Week 3 – Another Day, Another Yahoo Attack

Earlier this week, Brian Krebs posted a story about another hack affecting Yahoo users. Last time it was 500 million users, this time Yahoo believes that 1 billion users were affected. On top of that, the attack happened in 2013 and the security team still has not determined where access was gained.

It is scary to think that many attacks go unnoticed for so long. If it took Yahoo three years to determine they were hacked, how long will it take a small enterprise? When I wrote about small businesses last week I mentioned that they would be wise to consolidate their security platforms. I still believe that is true, but my concern now shifts to the third parties these small businesses are using.

Small businesses should be careful with where they store customer data.

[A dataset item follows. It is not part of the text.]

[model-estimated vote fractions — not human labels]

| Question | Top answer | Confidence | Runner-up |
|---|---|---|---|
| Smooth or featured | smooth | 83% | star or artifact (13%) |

How many small businesses are using a Yahoo account somewhere on their network? If they were using a Yahoo account to conduct business, it is safe to assume that the attack reaches farther than Yahoo’s user base. Customer information for many businesses could be exposed because of this breach.

Yahoo and other companies who offer free services must put security first. Security should be a part of every conversation and brought in early. If the security team was established early on, perhaps this could have been avoided.

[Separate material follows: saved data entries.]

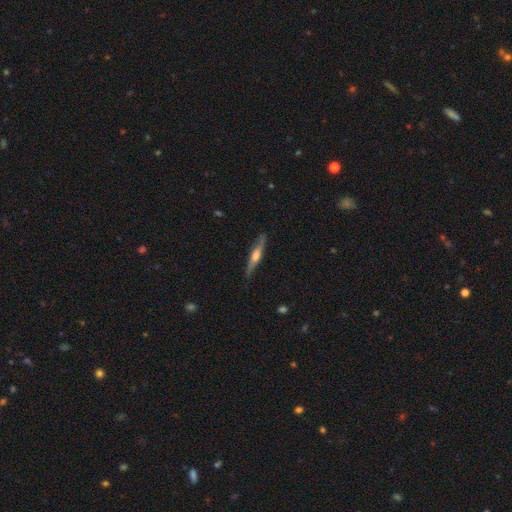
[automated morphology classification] Q: Smooth or featured?
A: featured or disk (65%); runner-up: smooth (30%)
Q: Edge-on disk?
A: yes (93%); runner-up: no (7%)
Q: Edge-on bulge?
A: rounded (78%); runner-up: boxy (14%)
Q: Merging?
A: none (83%); runner-up: minor disturbance (13%)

Small Businesses Can’t Keep Up with Security Trends

Small to medium businesses, let’s say under 1,000 employees, may be in the toughest position as we enter a time where attackers are more sophisticated than ever. In speaking with fifty or so leaders in the past few months I have heard a recurring theme – leaders are aware of the threats they may face, but are paralyzed by complexity and a lack of resources. What can we do as security practitioners to help these lean businesses lower their security risk?

I believe that it is time for consolidation within the security industry. Today, the average company interacts with 32 security vendors (Kerravala, 2016). That is a staggering amount of vendors, and even if the number was reduced for smaller customers it still would not be sustainable.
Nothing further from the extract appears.